Алексей Юрчак, социолог, выросший в Ленинграде, и ныне работающий в США, предлагает свой вариант ответа на вопрос о том, что сделало распад СССР столь неожиданно быстрым и гладким процессом. Его книга «Это было навсегда, пока не кончилось» представляет собой кропотливое и масштабное исследование деградации советской системы, поданное через опыт «последнего советского поколения» - тех, кто родился в 1950-е и как личность сформировался в период «застоя», подойдя к перестройке и гласности взрослыми людьми. Но прежде чем говорить о самой книге, стоит отдельно сказать о том, чем она не является.

Во-первых, это не работа по истории диссидентского движения или различным неформальным сообществам (хотя о них здесь говорится). Юрчак неоднократно подчеркивает, что необходимо отойти от бинарного противопоставления «системы» и «антисоветчиков», такая оппозиция мешает разглядеть множество элементов социальной жизни, разъедавших внешне монолитное советское общество.

Во-вторых, в книге не исследованы собственно причины распада СССР, о чем Юрчак также открыто говорит. Его книга лишь показывает тот контекст, в рамках которого крах Советского Союза стал не только возможным, но и неожиданным – и подробно объясняет, по каким причинам люди до самого конца не могли поверить в то, что окружающая их общественная система способна за несколько лет исчезнуть бесследно, причем без войны, революции или столь же серьезного сопротивления вообще.
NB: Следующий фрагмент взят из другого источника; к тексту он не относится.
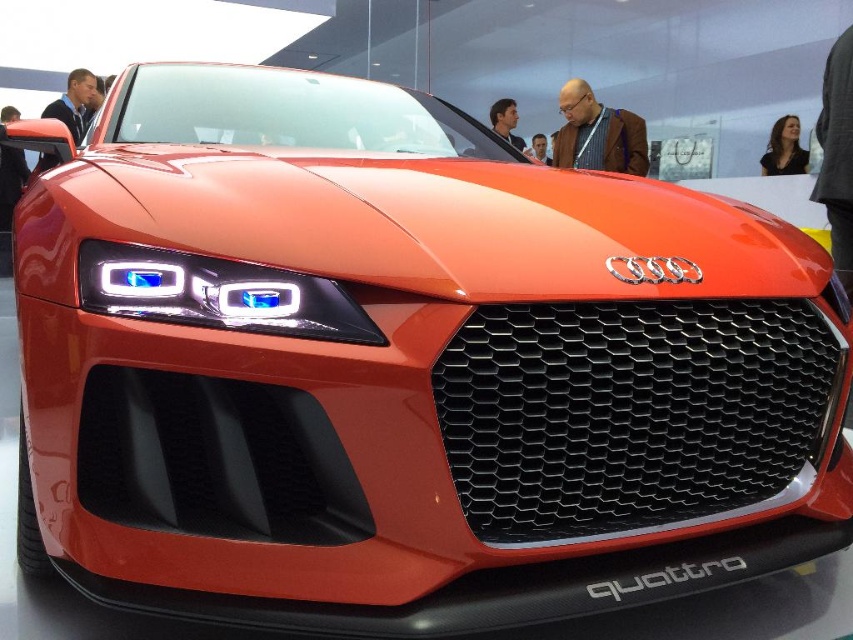
You are a photographer at the auto show and want to take a closeup shot of the matte plastic headlight at center. The headlight is located at point [218,292]. Where exactly should you position your camera to capture the headlight without any obstruction?

The matte plastic headlight at center is located at point [218,292]. To capture it without obstruction, position your camera directly facing this coordinate, ensuring no objects like the grille or other parts block the view.

You are a photographer at an auto show. You want to take a photo of the shiny orange car at center without including the matte plastic headlight at center in the frame. Based on their positions, is this possible?

The matte plastic headlight at center is positioned under the shiny orange car at center, so it is likely blocking part of the car. To avoid including the headlight, you might need to adjust your angle or position to capture only the upper part of the shiny orange car at center.

From the picture: You are standing at the front of the red Audi concept car and want to reach the point labeled point (764, 157). To get there, you have to pass through point (192, 314) first. Is this correct?

Yes, because point (192, 314) is in front of point (764, 157), so you must pass through it first to reach the latter.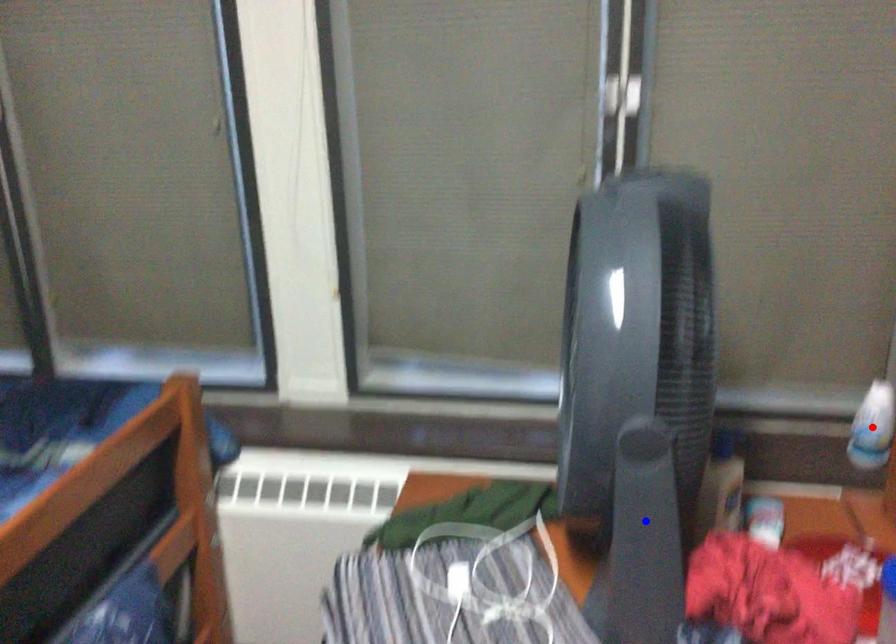
Question: Two points are marked on the image. Which point is closer to the camera?

Choices:
 (A) Blue point is closer.
 (B) Red point is closer.

Answer: (A)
Вместо этого книга сосредоточена на постижении тех процессов, которые проходили в рамках советской системы 1960-х – 1980-х годов как особой дискурсивной формации, призванной обеспечить единственно верное описание реальности, как исторической, так и современной. Юрчак показывает, как медленные, еле заметные изменения в регистре публичной речи, начавшиеся в 1950-х годах, со временем привели к глубинным трансформациям всей идеологической системы, изменив ее содержание при внешней неизменности форм.
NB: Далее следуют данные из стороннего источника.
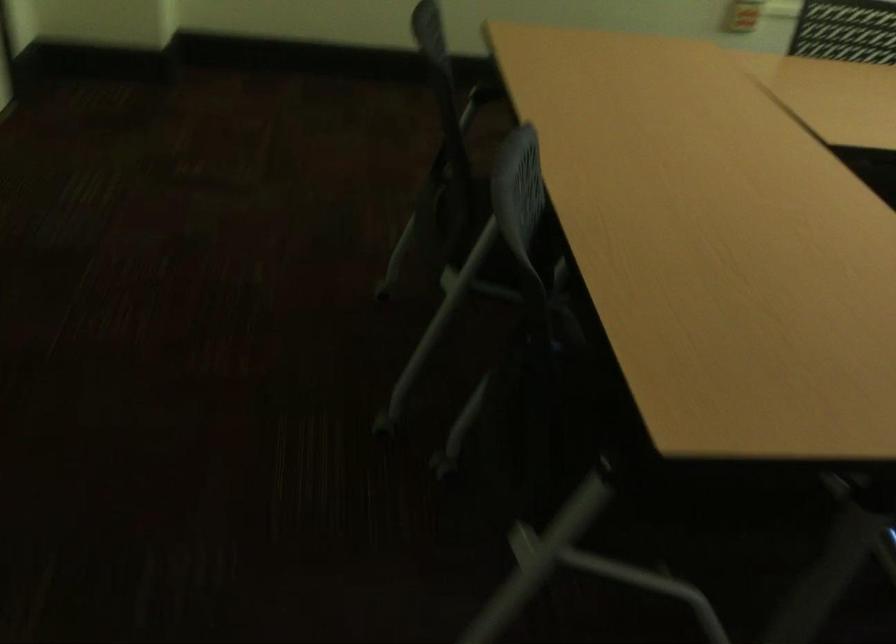
Identify the location of dark chair sitting surface. (501, 214).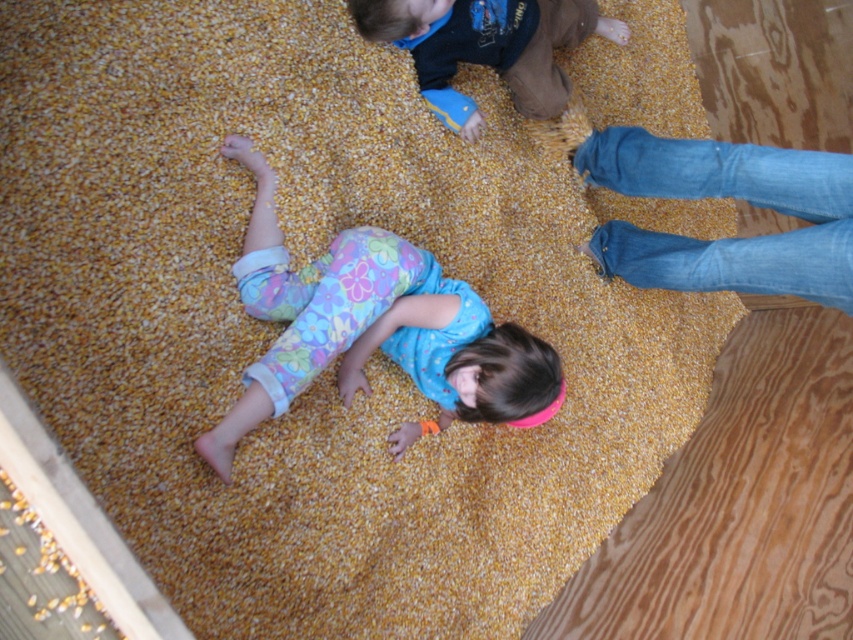
Question: Can you confirm if floral fabric toddler at center is positioned below dark blue shirt at upper center?

Choices:
 (A) yes
 (B) no

Answer: (A)

Question: Which point appears closest to the camera in this image?

Choices:
 (A) (254, 264)
 (B) (585, 13)

Answer: (A)

Question: Can you confirm if floral fabric toddler at center is positioned to the right of dark blue shirt at upper center?

Choices:
 (A) no
 (B) yes

Answer: (A)

Question: Which object is farther from the camera taking this photo?

Choices:
 (A) dark blue shirt at upper center
 (B) floral fabric toddler at center

Answer: (A)

Question: Which of the following is the farthest from the observer?

Choices:
 (A) floral fabric toddler at center
 (B) dark blue shirt at upper center

Answer: (B)

Question: Is floral fabric toddler at center to the left of dark blue shirt at upper center from the viewer's perspective?

Choices:
 (A) yes
 (B) no

Answer: (A)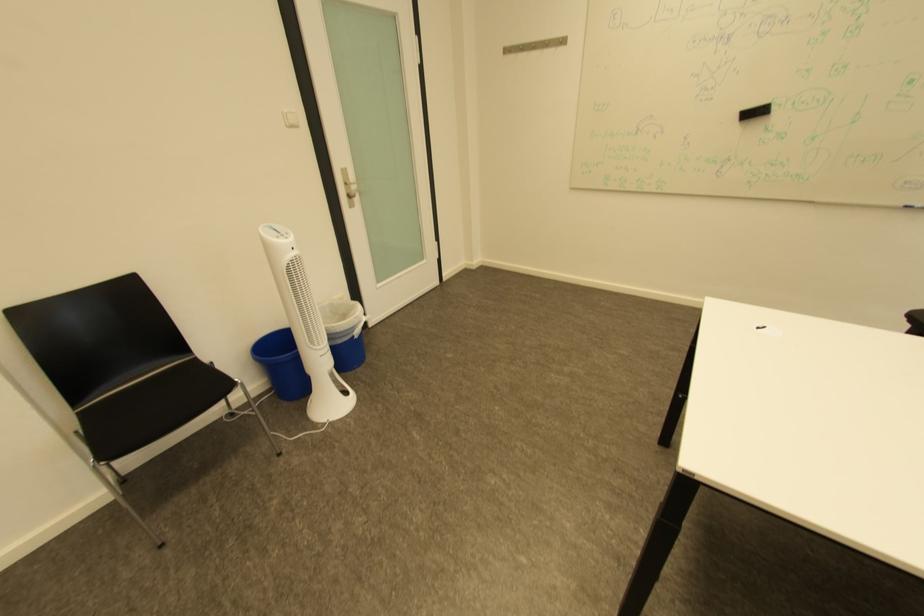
В книге семь глав, первые две описывают методологию и описывают ключевые перемены в советском дискурсе, давшие жизнь альтернативным формам описания действительности, которые не были оппозиционны партийной точке зрения, но при этом выходили далеко за ее рамки. Эти дискурсивные формации были тесно связаны с определенными практиками, развитие которых в 1970-е и 1980-е годы привело к заполнению все более и более формальных идеологических ритуалов качественно иным содержанием. Последующие пять глав как раз и освещают некоторые из наиболее важных жизненных практик, которые позволяли людям жить в советской системе, но при этом оставаться вне ее рамок – хотя и не обязательно против нее.

Первая глава («Поздний социализм») посвящена главным образом методологическим вопросам, а также подробному анализу того исторического периода, который рассматривается в книге. Юрчак называет его «поздним социализмом», и отмечает, что верхняя его граница приходится на середину 1950-х годов, а нижняя – на середину 1980-х.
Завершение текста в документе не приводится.